## 提示文
#####

BranchCache は、WAN トラフィックを減らし、ブランチ オフィスのユーザーがネットワーク上のファイルを開くために必要な時間を短縮します。 BranchCache は常に最新のデータをユーザーに提供し、ホスト型キャッシュ サーバーとクライアント コンピューターのキャッシュを暗号化することによってコンテンツのセキュリティを保護します。

このガイドの内容

この展開ガイドでは、次のモードで BranchCache を展開できます。

  • 分散キャッシュ モード。 このモードでは、ブランチ オフィスのクライアント コンピューターは、メイン オフィスまたはクラウドのコンテンツ サーバーからコンテンツをダウンロードし、同じブランチ オフィスにある他のコンピューターのコンテンツをキャッシュします。 分散キャッシュ モードでは、ブランチ オフィスのサーバー コンピューターは必要ありません。

  • ホスト型キャッシュ モード。 このモードでは、ブランチ オフィスのクライアント コンピューターがメイン オフィスまたはクラウドのコンテンツ サーバーからコンテンツをダウンロードし、ホスト型キャッシュ サーバーがクライアントからコンテンツを取得します。 次に、ホスト型キャッシュ サーバーは、他のクライアント コンピューターのコンテンツをキャッシュします。

このガイドでは、3 種類のコンテンツ サーバーを展開する方法についても説明します。 コンテンツ サーバーには、ブランチ オフィスのクライアント コンピューターによってダウンロードされるソース コンテンツが含まれています。また、いずれかのモードで BranchCache を展開するには、1 つまたは複数のコンテンツサーバーが必要です。 コンテンツ サーバーの種類は次のとおりです。

#####

## 演習課題
A. 提示文の冒頭の段落が BranchCache の働きとして挙げている事柄を、すべて列挙してください。
B. 次の各記述が提示文の内容と一致するかどうかを「はい」または「いいえ」で答え、判断の根拠となる提示文の語句をそのまま引用してください。
(i) 分散キャッシュ モードでは、ブランチ オフィスにサーバー コンピューターが必要である。
(ii) ホスト型キャッシュ モードでは、ホスト型キャッシュ サーバーがクライアントからコンテンツを取得する。
(iii) どちらのモードで BranchCache を展開する場合も、コンテンツ サーバーが 1 つ以上必要である。
提示文の内容のみに基づいて取り組んでください。

#####

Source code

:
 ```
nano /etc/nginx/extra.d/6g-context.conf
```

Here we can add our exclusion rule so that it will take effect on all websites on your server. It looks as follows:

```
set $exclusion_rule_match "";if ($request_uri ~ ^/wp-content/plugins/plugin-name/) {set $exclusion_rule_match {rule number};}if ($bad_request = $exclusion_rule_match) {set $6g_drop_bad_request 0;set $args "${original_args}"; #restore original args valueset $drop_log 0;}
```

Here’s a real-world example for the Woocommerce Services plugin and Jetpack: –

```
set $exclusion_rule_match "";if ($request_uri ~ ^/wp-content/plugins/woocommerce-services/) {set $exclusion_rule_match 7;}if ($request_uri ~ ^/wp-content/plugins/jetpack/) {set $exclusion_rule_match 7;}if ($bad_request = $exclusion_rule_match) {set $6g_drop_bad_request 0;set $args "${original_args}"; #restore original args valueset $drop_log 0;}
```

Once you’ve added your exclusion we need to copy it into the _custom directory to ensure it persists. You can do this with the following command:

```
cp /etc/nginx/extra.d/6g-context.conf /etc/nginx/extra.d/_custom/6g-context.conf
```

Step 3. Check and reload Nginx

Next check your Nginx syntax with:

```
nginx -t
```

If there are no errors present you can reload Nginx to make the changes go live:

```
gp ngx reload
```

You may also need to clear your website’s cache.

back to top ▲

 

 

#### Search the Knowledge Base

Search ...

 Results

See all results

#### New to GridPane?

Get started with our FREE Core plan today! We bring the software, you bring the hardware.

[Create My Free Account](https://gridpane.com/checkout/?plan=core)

#####

## 課題別解答
A.
- WAN トラフィックを減らす
- ブランチ オフィスのユーザーがネットワーク上のファイルを開くために必要な時間を短縮する
- 常に最新のデータをユーザーに提供する
- ホスト型キャッシュ サーバーとクライアント コンピューターのキャッシュを暗号化することによって、コンテンツのセキュリティを保護する

B.
(i) いいえ。「分散キャッシュ モードでは、ブランチ オフィスのサーバー コンピューターは必要ありません。」
(ii) はい。「ホスト型キャッシュ サーバーがクライアントからコンテンツを取得します。」
(iii) はい。「いずれかのモードで BranchCache を展開するには、1 つまたは複数のコンテンツサーバーが必要です。」